> The death of in-house engines is one we should be sad about, because it creates a monoculture of game vision—more games will be more similar then they are different—it's easiest to use defaults when you have other decisions to make.
I'm not so sure about that. We've seen incredible innovation on top of Unity and Unreal (and Gamebryo still). There are some tell-tale signs a game might be running on one engine versus the other, but among games on the same engine there is an incredible variety in everything creative done on top of the engines from art styles to gameplay to even indie business models. Unity has plenty of flaws but we've seen so much more diversity in games since Unity has provided a base platform that better lets especially small developers focus on their unique creative visions rather than reinventing low level primitives yet again. A rising tide lifts boats, right?

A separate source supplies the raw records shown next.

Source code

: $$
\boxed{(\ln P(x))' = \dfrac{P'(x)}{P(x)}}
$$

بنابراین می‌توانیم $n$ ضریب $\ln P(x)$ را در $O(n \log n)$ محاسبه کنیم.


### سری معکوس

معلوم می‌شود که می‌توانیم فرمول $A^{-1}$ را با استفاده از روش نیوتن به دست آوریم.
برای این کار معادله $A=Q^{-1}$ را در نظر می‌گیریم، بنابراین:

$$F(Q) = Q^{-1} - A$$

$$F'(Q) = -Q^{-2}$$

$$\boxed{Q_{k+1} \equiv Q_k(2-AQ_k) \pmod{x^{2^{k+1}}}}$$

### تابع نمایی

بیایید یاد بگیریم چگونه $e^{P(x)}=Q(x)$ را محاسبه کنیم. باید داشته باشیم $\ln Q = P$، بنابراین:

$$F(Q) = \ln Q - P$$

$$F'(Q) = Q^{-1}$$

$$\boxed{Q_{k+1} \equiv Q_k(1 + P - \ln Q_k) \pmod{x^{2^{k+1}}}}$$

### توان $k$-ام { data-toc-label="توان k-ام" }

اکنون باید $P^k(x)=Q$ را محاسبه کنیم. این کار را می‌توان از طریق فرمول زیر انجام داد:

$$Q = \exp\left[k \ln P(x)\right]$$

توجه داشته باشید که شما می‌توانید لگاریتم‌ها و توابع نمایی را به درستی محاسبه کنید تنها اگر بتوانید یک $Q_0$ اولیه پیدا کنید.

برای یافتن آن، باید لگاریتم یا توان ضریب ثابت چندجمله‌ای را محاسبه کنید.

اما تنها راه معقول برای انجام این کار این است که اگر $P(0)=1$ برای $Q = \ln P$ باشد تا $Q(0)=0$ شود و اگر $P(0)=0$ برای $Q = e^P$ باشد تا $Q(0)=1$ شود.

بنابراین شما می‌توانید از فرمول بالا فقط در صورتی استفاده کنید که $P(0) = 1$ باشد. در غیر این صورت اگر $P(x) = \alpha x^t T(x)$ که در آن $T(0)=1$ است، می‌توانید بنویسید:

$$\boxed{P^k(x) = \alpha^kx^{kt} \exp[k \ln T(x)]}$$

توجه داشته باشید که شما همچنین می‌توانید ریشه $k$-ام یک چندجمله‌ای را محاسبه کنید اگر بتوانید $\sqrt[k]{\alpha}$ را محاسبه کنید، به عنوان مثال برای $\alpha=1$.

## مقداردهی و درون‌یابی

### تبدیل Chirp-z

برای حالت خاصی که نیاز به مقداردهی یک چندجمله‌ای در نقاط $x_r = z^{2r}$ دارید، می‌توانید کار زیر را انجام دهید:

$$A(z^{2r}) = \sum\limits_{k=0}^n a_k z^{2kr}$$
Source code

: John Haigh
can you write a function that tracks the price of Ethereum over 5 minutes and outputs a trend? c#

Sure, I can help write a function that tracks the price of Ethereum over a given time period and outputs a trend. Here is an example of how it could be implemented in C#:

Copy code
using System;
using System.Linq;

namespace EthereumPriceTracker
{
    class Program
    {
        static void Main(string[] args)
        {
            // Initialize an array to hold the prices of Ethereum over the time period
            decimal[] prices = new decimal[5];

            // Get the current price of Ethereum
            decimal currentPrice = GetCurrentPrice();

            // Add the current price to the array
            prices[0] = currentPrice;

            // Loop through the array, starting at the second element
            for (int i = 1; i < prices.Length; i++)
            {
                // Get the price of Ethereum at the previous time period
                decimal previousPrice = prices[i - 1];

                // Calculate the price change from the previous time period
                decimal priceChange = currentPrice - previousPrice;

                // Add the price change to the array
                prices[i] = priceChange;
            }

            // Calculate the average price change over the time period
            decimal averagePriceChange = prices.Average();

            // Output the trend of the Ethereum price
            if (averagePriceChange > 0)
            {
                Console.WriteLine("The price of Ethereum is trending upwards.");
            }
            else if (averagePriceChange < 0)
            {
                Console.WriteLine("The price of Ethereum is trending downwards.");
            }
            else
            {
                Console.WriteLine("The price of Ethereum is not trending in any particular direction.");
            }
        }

The sad thing about the death of in-house engines is that the tide doesn't rise more each time one dies. Game companies should open source more of their in-house engines as they retire them. (CDPR should open Red Engine now that they are moving off of it.) Game companies should externalize (if not open source, then open/easy licensing with source access) more of their in-house engines while those engines are still living. I don't expect more engines to be properly productized like Unity or Unreal, but it would still be interesting to see more engines shared in more interesting ways outside of single developer/single publisher silos.
We know Remedy can do very interesting things with Northlight and it seems to have some tricks other engines can't do, so it would be nice to see if developers that aren't Remedy can also do interesting things with it. If Remedy ever retires Northlight it would be nice to see how it did some of its tricks in a way other engines can learn from.